Neurons aren't very smart - there are just lots of them.

Almost certainly humans use a massively parallel search to choose their moves.

Of course we both agree that humans only evaluate high depth trees to *check*
possible plays, and even those trees are severely pruned.

But the basic algorithm is surely just a very big, very parallel search.  And
the more search the better.

> we have to know how human are so
> good at pattern recognition, image recognition, etc..

Massive, massive parallel processing.  The human visual system is equivalent
to something in the range 1e4 - 1e5 400MHz Pentiums all working together.

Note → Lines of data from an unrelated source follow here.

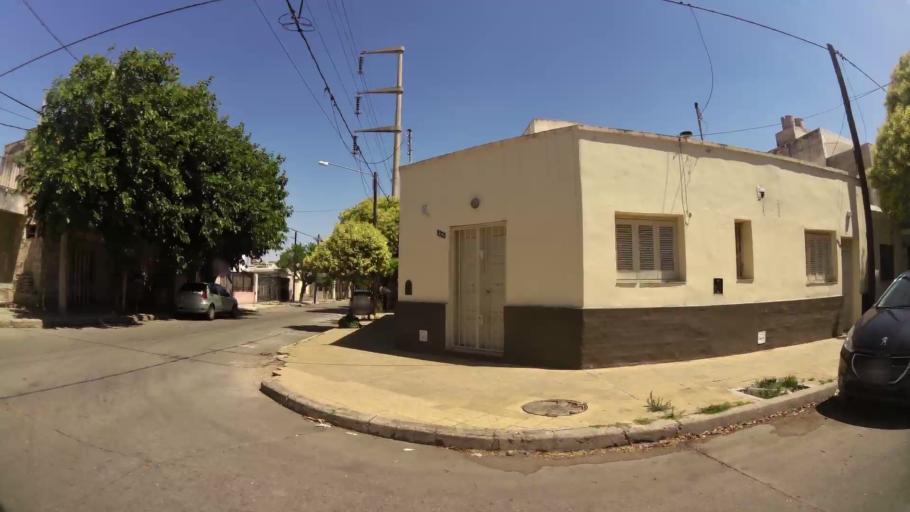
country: AR
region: Cordoba
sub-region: Departamento de Capital
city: Cordoba
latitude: -31.3817
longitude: -64.1977
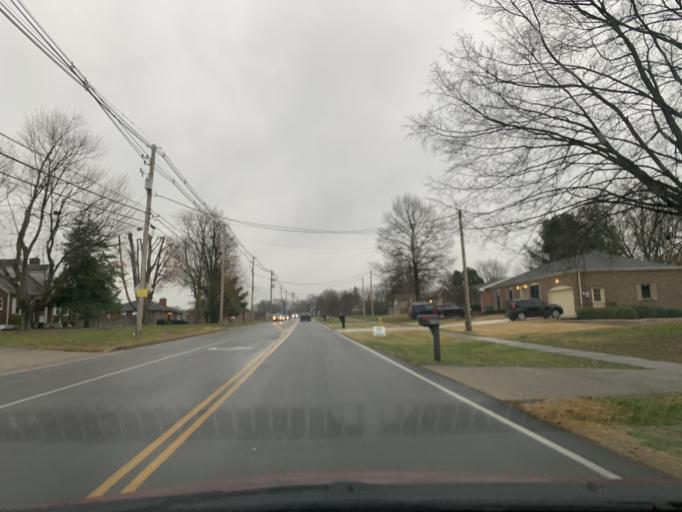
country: US
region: Kentucky
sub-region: Jefferson County
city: Saint Regis Park
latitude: 38.2005
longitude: -85.6145
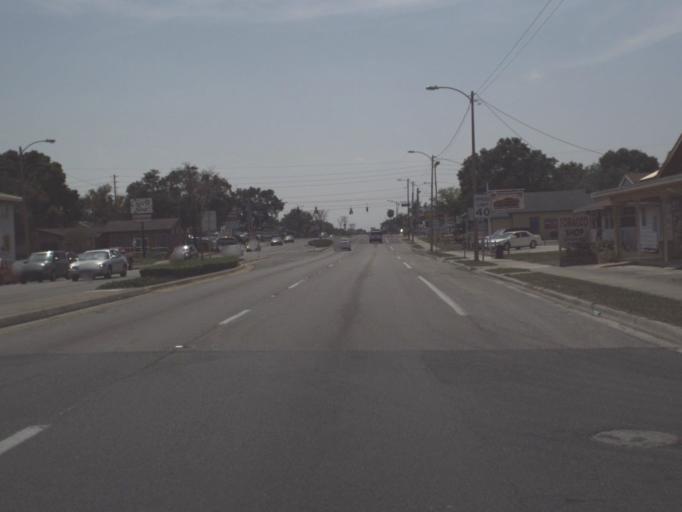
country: US
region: Florida
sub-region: Lake County
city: Eustis
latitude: 28.8438
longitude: -81.6856
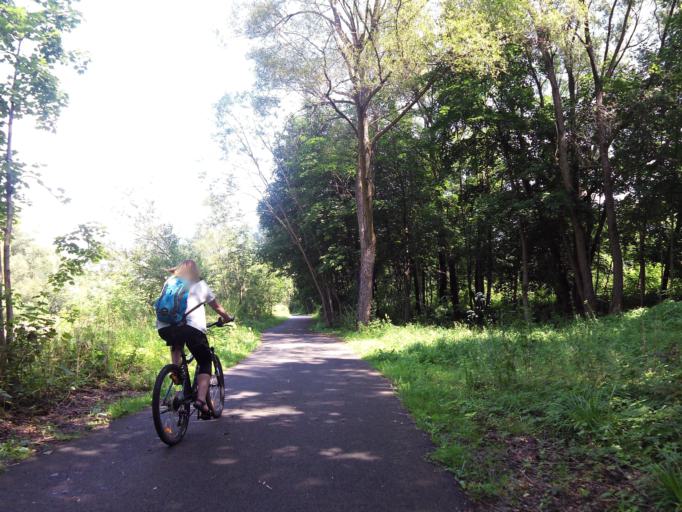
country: PL
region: Silesian Voivodeship
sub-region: Powiat zywiecki
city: Rajcza
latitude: 49.5104
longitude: 19.1135
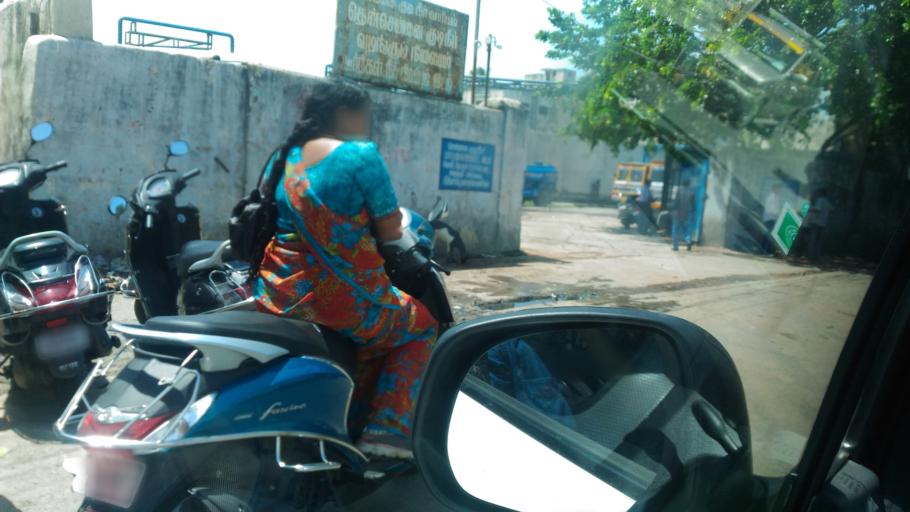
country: IN
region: Tamil Nadu
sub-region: Chennai
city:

Remember our best estimate is that Kasparov embodied between 2 - 10 times
as many chess mips as Deep Blue. ( I estimated that myself, and then was
intrigued --- and very pleased --- to see that Hans Moravec agreed:

 http://frc.ri.cmu.edu/~hpm/hpm.pubs.html 
 
)

Go programming isn't magic, and the solution, when it comes, will involve
*lots* of computation and probably disappointingly little cleverness.
Some cleverness of course, but just enough, and not lots.

ObStrongPlayer:  I guess I expect that a world champion program will be
written by strong programmers, with the added hack of strong go experts
for fine tuning.

Regards
John
johnc@xxxxxxxxxxxxxxxxx

PS.  Sorry for the hectoring tone:  I'm an engineer and consequently a
great fan of brute force since it works so well.